Research Aims
Research Aims
What is the aim of a “Common-Good HRM” research agenda?
Recently, due to the increasingly apparent moral limits of the market, and models of global governance, exposed again by recurring crisis, scholars from the distinct but complementary streams of virtue ethics and institutional economics have renewed interest in a “Commons Paradigm” and the need to increase awareness of the “Language of the Commons”. Drawing on literature from business ethics (the Common-good of the Firm), institutional economics (Institutions of Collective Action, Economics of Conventions), and strengthened by Critical Theory, the heart of our research is motivated by the ambitious aim of shifting the purpose of business and HRM towards the goals of societal transformation and human emancipation, which in turn, ideally acts as a driver for an ecological transition.
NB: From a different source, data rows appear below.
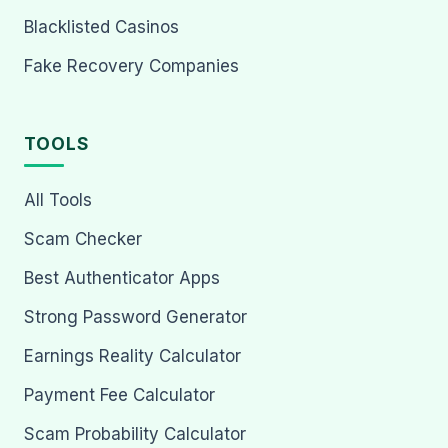
Blacklisted Casinos
Fake Recovery Companies
TOOLS
All Tools
Scam Checker
Best Authenticator Apps
Strong Password Generator
Earnings Reality Calculator
Payment Fee Calculator
Scam Probability Calculator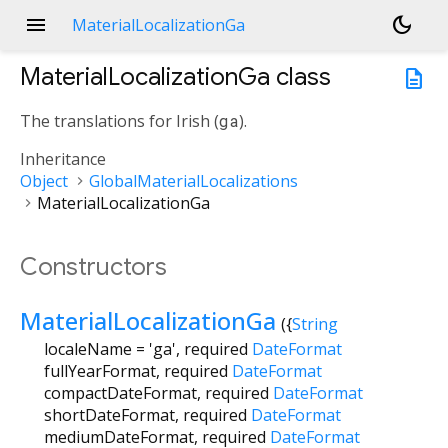
menu
dark_mode
MaterialLocalizationGa
MaterialLocalizationGa
class
description
The translations for Irish (
ga
).
Inheritance
Object
GlobalMaterialLocalizations
MaterialLocalizationGa
Constructors
MaterialLocalizationGa
({
String
localeName
=
'ga'
,
required
DateFormat
fullYearFormat
,
required
DateFormat
compactDateFormat
,
required
DateFormat
shortDateFormat
,
required
DateFormat
mediumDateFormat
,
required
DateFormat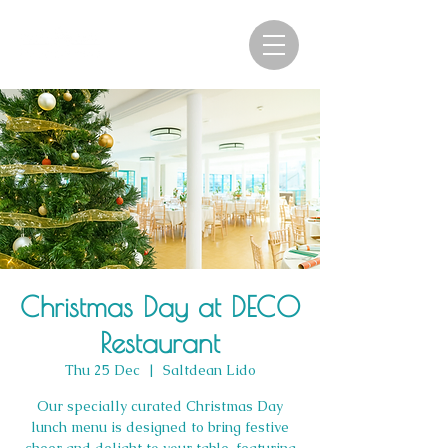
Christmas Day at DECO
Restaurant
Thu 25 Dec
  |  
Saltdean Lido
Our specially curated Christmas Day
lunch menu is designed to bring festive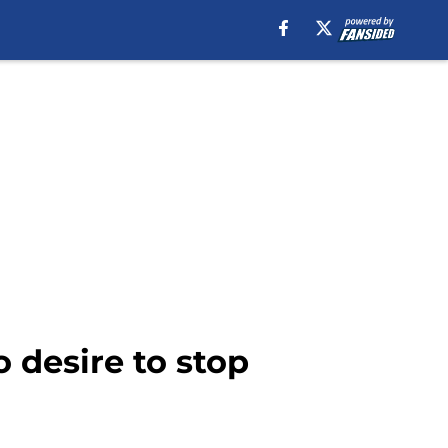
 desire to stop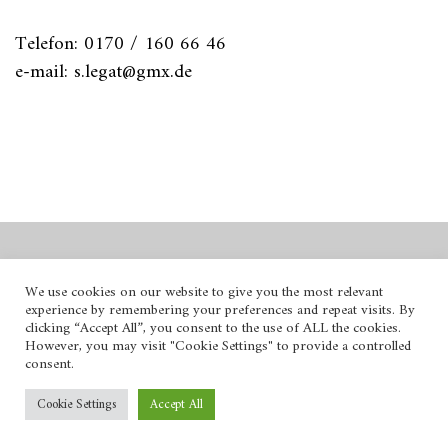
Telefon: 0170 / 160 66 46
e-mail: s.legat@gmx.de
© 2026
.
We use cookies on our website to give you the most relevant
experience by remembering your preferences and repeat visits. By
Powered by
WordPress
clicking “Accept All”, you consent to the use of ALL the cookies.
Theme: Hawea by
Elmastudio
.
However, you may visit "Cookie Settings" to provide a controlled
consent.
Cookie Settings
Accept All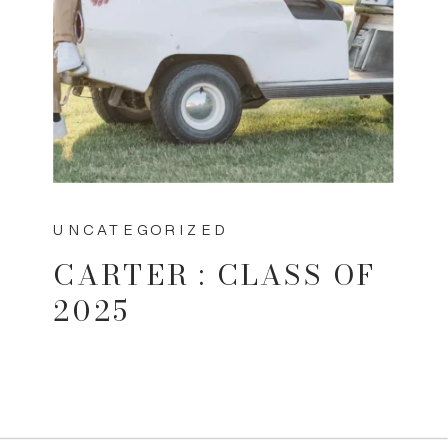
UNCATEGORIZED
CARTER : CLASS OF
2025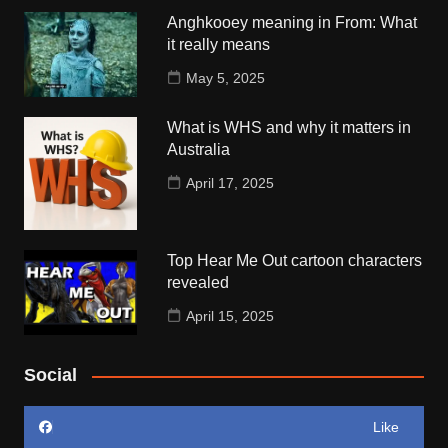
Anghkooey meaning in From: What
it really means
May 5, 2025
What is WHS and why it matters in
Australia
April 17, 2025
Top Hear Me Out cartoon characters
revealed
April 15, 2025
Social
Like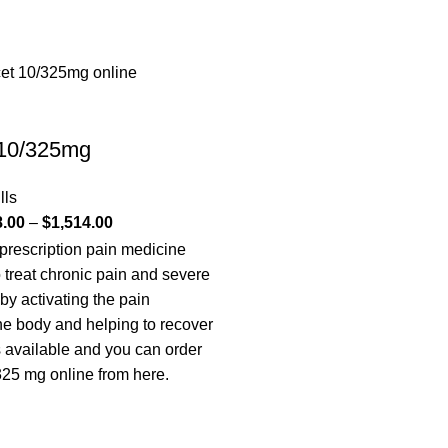
 10/325mg
lls
8.00
–
$
1,514.00
 prescription pain medicine
o treat chronic pain and severe
 by activating the pain
the body and helping to recover
is available and you can order
25 mg online from here.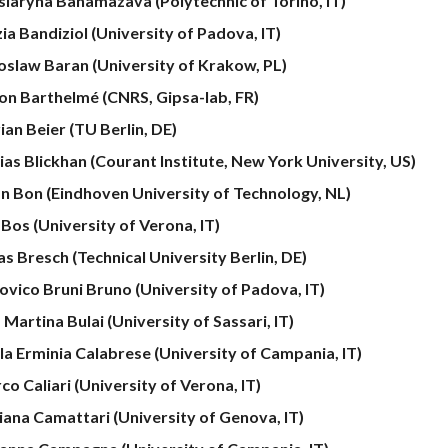
siaryna Bahamazava
(Polytechnic of Torino, IT)
ia Bandiziol (University of Padova, IT)
oslaw Baran (University of Krakow, PL)
on Barthelmé (CNRS, Gipsa-lab, FR)
ian Beier (TU Berlin, DE)
ias Blickhan (Courant Institute, New York University, US)
n Bon (Eindhoven University of Technology, NL)
 Bos (University of Verona, IT)
as Bresch (Technical University Berlin, DE)
ovico Bruni Bruno (University of Padova, IT)
a Martina Bulai (University of Sassari, IT)
la Erminia Calabrese (University of Campania, IT)
o Caliari (University of Verona, IT)
iana Camattari (University of Genova, IT)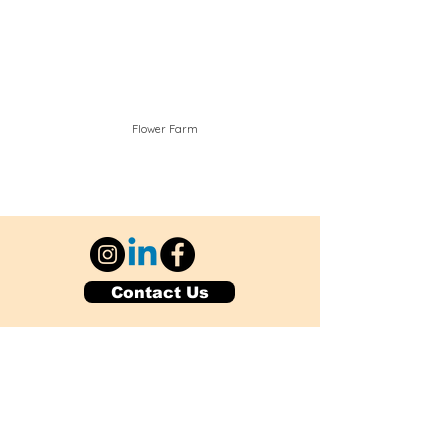
Flower Farm
Contact Us
Explore Your City or Area
Subscribe for Monthly Local Event Lists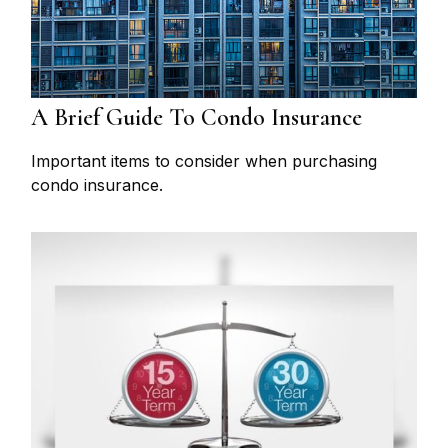
A Brief Guide To Condo Insurance
Important items to consider when purchasing
condo insurance.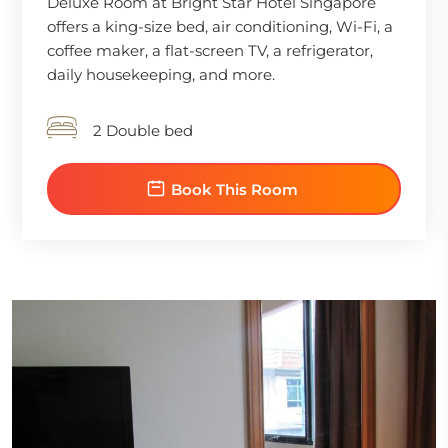
Deluxe Room at Bright Star Hotel Singapore
offers a king-size bed, air conditioning, Wi-Fi, a
coffee maker, a flat-screen TV, a refrigerator,
daily housekeeping, and more.
2 Double bed
Book This Room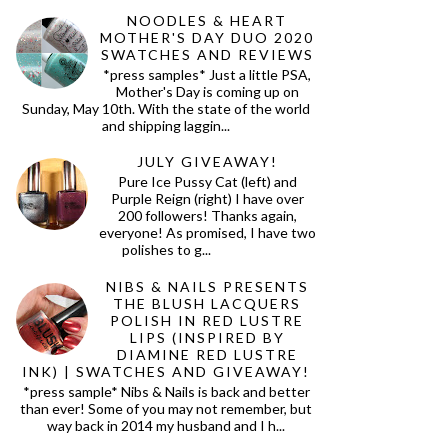
NOODLES & HEART
MOTHER'S DAY DUO 2020
SWATCHES AND REVIEWS
*press samples* Just a little PSA,
Mother's Day is coming up on
Sunday, May 10th. With the state of the world
and shipping laggin...
JULY GIVEAWAY!
Pure Ice Pussy Cat (left) and
Purple Reign (right) I have over
200 followers! Thanks again,
everyone! As promised, I have two
polishes to g...
NIBS & NAILS PRESENTS
THE BLUSH LACQUERS
POLISH IN RED LUSTRE
LIPS (INSPIRED BY
DIAMINE RED LUSTRE
INK) | SWATCHES AND GIVEAWAY!
*press sample* Nibs & Nails is back and better
than ever! Some of you may not remember, but
way back in 2014 my husband and I h...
Due to a current lack of agreement on conceptualization, a clear strategic plan as how to operationalize Sustainable HRM has yet to emerge. Specifically we aim therefore to develop a new “Common-Good HRM” paradigm (including a distinct definition, characteristics and an operational framework), to help organizations and future scholars overcome institutional bias, asymmetries of value and to contribute more to the common-good. Our research focuses on but is not limited to addressing the following questions, namely:
1. How suitable are current “business-sustainability” HRM models in addressing the “Grand Challenges of our time and in achieving the objectives of the UNOs Sustainable Development goals?
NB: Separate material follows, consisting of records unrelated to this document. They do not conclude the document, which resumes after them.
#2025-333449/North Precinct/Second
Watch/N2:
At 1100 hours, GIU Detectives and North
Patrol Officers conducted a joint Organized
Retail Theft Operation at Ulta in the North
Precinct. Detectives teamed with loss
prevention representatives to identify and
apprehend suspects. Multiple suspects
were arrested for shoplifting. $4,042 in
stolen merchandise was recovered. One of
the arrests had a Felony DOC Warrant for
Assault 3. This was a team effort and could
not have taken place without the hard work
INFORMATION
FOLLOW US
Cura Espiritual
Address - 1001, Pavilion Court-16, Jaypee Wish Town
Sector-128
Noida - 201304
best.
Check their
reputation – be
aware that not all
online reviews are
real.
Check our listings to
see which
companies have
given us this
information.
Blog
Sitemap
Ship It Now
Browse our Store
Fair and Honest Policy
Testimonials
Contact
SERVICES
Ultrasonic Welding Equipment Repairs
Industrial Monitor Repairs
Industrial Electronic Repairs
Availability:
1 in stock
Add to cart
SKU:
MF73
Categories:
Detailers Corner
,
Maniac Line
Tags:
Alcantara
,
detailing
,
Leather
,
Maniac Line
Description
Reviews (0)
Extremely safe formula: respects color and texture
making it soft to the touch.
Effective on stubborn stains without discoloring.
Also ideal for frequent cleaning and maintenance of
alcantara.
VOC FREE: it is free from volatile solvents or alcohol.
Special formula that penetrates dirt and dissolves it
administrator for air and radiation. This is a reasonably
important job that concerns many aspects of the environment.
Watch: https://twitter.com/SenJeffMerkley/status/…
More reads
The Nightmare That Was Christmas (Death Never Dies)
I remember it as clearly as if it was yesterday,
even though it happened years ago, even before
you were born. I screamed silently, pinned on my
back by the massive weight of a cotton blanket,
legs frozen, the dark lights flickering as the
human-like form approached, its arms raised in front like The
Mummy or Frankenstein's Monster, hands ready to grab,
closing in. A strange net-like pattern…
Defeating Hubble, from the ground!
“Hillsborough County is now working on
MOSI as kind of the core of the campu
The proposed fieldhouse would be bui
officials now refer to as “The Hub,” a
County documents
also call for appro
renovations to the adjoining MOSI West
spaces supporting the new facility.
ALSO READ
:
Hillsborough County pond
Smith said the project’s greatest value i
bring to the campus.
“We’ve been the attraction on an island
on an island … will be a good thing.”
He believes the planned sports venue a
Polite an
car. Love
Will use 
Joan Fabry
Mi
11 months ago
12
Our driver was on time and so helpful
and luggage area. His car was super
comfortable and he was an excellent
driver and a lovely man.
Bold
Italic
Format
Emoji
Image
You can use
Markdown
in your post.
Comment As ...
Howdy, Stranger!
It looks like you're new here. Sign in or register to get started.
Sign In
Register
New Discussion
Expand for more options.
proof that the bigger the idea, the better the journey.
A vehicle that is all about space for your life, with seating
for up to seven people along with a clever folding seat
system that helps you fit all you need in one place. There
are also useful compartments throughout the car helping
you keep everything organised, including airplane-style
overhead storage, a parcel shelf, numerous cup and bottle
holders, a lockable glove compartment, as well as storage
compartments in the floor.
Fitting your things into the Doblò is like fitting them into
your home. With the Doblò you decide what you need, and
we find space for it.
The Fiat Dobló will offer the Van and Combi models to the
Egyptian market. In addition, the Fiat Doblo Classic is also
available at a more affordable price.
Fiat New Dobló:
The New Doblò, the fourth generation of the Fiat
2. To what extend would a more inclusive, bottom-up, “Common-Good HRM” model offer a better alternative to top-down models of global governance?
3. What contribution can a Common-Good HRM approach make to workplace democracy and employee engagement?
4. What are the operational implications for HRM policy, strategies and practices in introducing a more collectivist, action-based “Common-Good HRM” perspective?
5. What is the role of organizational structure and context, localized frames of reference and established labour-conventions in the implementation and acceptance of a paradigm shift towards the common-good?
6. How important are employee perceptions, beliefs and motivations?
7. From a common-good perspective, how does the rise of Digital-Capitalism and the Platform Economy represent a particular threat to the aim of Sustainable HRM?
8. How can a reliable instrument be developed to capture, measure and evaluate the common-good effectiveness of this new paradigm as a tool for future Sustainable HRM scholars?
9. How can the new insights gained from our research be utilized to help to enhance our professional reflexivity, bridge the growing theory to practice gap and positively impact our teaching and the student learning experience?